• [Task statement]: Put the text of every record below into a JSON list of strings, one string per line with blank lines left out, and leave the pictures out of the answer.

::::::::::

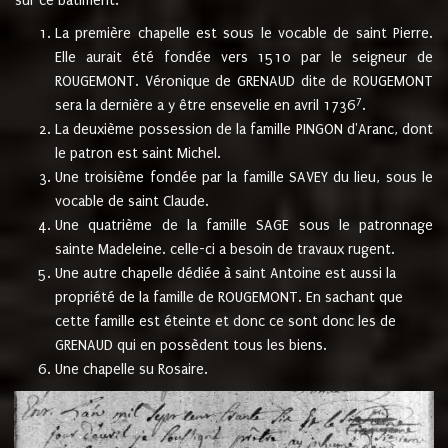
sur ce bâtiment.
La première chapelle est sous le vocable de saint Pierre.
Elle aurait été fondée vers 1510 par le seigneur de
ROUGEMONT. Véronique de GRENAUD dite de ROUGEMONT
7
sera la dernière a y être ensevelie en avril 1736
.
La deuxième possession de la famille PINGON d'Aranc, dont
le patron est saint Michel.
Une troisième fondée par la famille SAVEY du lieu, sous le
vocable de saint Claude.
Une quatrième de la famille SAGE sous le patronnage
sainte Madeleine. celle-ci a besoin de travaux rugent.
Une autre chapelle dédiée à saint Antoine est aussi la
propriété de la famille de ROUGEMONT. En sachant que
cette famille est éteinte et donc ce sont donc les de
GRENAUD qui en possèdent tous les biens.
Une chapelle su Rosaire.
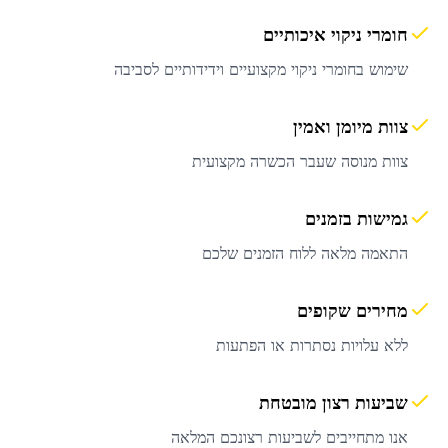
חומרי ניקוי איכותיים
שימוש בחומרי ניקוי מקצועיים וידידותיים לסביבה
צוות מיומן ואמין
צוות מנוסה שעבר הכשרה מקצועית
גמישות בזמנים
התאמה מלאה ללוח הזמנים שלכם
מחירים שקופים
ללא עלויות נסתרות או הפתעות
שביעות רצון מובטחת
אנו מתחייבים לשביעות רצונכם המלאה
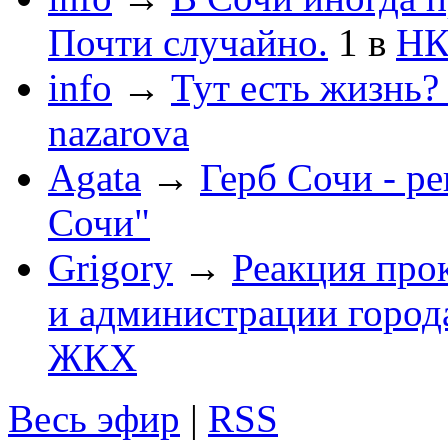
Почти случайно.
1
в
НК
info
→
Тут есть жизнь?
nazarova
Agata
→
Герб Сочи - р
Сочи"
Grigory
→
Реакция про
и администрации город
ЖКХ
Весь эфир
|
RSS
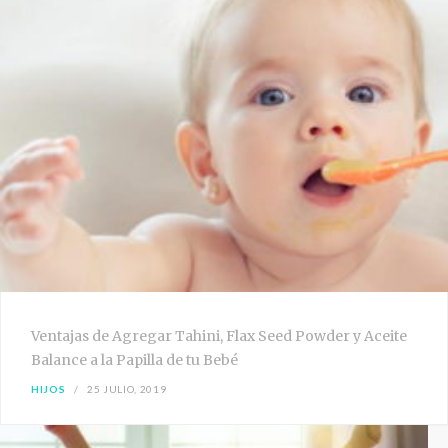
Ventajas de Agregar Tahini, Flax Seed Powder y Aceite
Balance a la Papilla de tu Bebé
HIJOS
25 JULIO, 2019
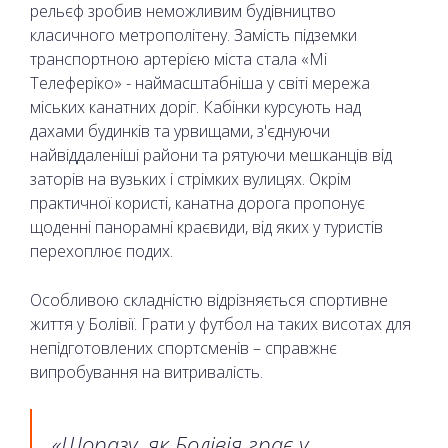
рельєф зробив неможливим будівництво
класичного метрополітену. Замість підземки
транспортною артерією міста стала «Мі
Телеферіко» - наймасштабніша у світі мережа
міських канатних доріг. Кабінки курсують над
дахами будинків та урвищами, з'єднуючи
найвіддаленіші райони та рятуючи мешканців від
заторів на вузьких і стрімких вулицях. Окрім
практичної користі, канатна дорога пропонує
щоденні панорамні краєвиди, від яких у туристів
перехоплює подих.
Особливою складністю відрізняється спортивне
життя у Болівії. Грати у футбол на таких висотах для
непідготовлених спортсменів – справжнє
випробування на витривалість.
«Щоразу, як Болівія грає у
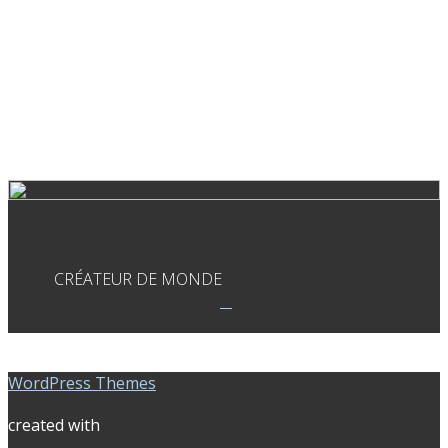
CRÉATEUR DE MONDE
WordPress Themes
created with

::::::::::

• [Your response]:
[
  "sur ce bâtiment.",
  "La première chapelle est sous le vocable de saint Pierre.",
  "Elle aurait été fondée vers 1510 par le seigneur de",
  "ROUGEMONT. Véronique de GRENAUD dite de ROUGEMONT",
  "7",
  "sera la dernière a y être ensevelie en avril 1736",
  ".",
  "La deuxième possession de la famille PINGON d'Aranc, dont",
  "le patron est saint Michel.",
  "Une troisième fondée par la famille SAVEY du lieu, sous le",
  "vocable de saint Claude.",
  "Une quatrième de la famille SAGE sous le patronnage",
  "sainte Madeleine. celle-ci a besoin de travaux rugent.",
  "Une autre chapelle dédiée à saint Antoine est aussi la",
  "propriété de la famille de ROUGEMONT. En sachant que",
  "cette famille est éteinte et donc ce sont donc les de",
  "GRENAUD qui en possèdent tous les biens.",
  "Une chapelle su Rosaire.",
  "חומרי ניקוי איכותיים",
  "שימוש בחומרי ניקוי מקצועיים וידידותיים לסביבה",
  "צוות מיומן ואמין",
  "צוות מנוסה שעבר הכשרה מקצועית",
  "גמישות בזמנים",
  "התאמה מלאה ללוח הזמנים שלכם",
  "מחירים שקופים",
  "ללא עלויות נסתרות או הפתעות",
  "שביעות רצון מובטחת",
  "אנו מתחייבים לשביעות רצונכם המלאה",
  "Почти случайно.",
  "1",
  "в",
  "НК",
  "info",
  "→",
  "Тут есть жизнь?",
  "nazarova",
  "Agata",
  "→",
  "Герб Сочи - р",
  "Сочи\"",
  "Grigory",
  "→",
  "Реакция про",
  "и администрации город",
  "ЖКХ",
  "Весь эфир",
  "|",
  "RSS",
  "Ventajas de Agregar Tahini, Flax Seed Powder y Aceite",
  "Balance a la Papilla de tu Bebé",
  "HIJOS",
  "25 JULIO, 2019",
  "рельєф зробив неможливим будівництво",
  "класичного метрополітену. Замість підземки",
  "транспортною артерією міста стала «Мі",
  "Телеферіко» - наймасштабніша у світі мережа",
  "міських канатних доріг. Кабінки курсують над",
  "дахами будинків та урвищами, з'єднуючи",
  "найвіддаленіші райони та рятуючи мешканців від",
  "заторів на вузьких і стрімких вулицях. Окрім",
  "практичної користі, канатна дорога пропонує",
  "щоденні панорамні краєвиди, від яких у туристів",
  "перехоплює подих.",
  "Особливою складністю відрізняється спортивне",
  "життя у Болівії. Грати у футбол на таких висотах для",
  "непідготовлених спортсменів – справжнє",
  "випробування на витривалість.",
  "«Щоразу, як Болівія грає у",
  "CRÉATEUR DE MONDE",
  "WordPress Themes",
  "created with"
]